The latest episode was the most intense fighting in months and came at a time when diplomatic efforts have stalled.
Despite the heavy fire, U.S. Central Command said Tuesday night that the tenuous ceasefire was still “ongoing.” The two sides have repeatedly skirmished since the ceasefire went in place in April while refraining from a broad resumption of the war.
The fighting escalated after the U.S. disabled an empty oil tanker that it said was attempting to breach its blockade and load oil at Iran’s Kharg Island.
Iran then launched one-way-attack drones at civilian mariners that were trying to transit the Persian Gulf, U.S. officials said. The U.S. shot down three of the drones and conducted what they said were “self-defense strikes” on Iranian military ground control stations on Qeshm Island.
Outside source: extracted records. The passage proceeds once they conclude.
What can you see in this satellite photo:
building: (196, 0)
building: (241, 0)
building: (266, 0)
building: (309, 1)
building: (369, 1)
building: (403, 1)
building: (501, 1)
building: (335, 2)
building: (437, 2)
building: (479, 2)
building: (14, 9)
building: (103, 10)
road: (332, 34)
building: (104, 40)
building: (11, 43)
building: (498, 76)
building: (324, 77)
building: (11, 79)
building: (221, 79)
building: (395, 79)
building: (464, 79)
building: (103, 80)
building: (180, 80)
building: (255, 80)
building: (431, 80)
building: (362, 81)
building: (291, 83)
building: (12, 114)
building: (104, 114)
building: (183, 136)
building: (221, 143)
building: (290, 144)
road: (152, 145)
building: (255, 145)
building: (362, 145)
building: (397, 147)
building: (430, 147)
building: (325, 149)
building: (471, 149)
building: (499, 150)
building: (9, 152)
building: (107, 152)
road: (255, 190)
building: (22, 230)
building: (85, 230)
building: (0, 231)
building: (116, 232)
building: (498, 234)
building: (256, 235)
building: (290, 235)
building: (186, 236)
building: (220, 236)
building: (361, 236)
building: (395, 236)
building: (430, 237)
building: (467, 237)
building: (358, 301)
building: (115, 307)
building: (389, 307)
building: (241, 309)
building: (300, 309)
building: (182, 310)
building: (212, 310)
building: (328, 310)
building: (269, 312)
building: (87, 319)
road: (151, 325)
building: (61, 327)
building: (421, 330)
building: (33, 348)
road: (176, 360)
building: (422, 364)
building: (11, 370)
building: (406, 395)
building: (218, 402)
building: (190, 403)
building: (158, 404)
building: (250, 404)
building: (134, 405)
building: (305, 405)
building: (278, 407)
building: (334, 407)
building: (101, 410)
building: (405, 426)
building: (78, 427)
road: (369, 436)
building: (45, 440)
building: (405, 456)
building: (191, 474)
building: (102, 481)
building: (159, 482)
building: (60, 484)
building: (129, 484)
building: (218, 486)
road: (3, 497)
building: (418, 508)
The island sits at the mouth of the Strait of Hormuz and gives Tehran control over ships’ movement through the crucial waterway.
Iran responded to the strikes by firing ballistic missiles at Kuwait and Bahrain, which host U.S. military bases. Two missiles fired at Kuwait fell short or broke apart in the air, and three missiles launched at Bahrain were intercepted by the U.S. and Bahrain air defenses, Centcom said in a statement. None of the missiles hit their target.
The oil tanker, known as the Lexi, was disabled earlier in the day after an American aircraft fired a hellfire missile into the engine room of the vessel as it was attempting to head toward Kharg Island, Centcom said. The vessel was sanctioned by the Treasury Department in March for transporting millions of barrels of Iranian crude oil.
Iran’s Islamic Revolutionary Guard Corps accused the U.S. of igniting the string of fresh attacks by striking the Lexi. It said that Iranian forces had responded by attacking a vessel belonging to the “American-Zionist enemy.” It also said in a statement that the ballistic missiles were fired in response to the U.S. hitting a communications tower on Qesham Island.
Centrcom said that U.S. forces had successfully defeated multiple Iranian ballistic missile and drone attacks and that no American personnel had been harmed. The command denied Iranian claims that it struck U.S. Fifth Fleet headquarters in Bahrain, insisting “all Iranian attacks on American forces failed.”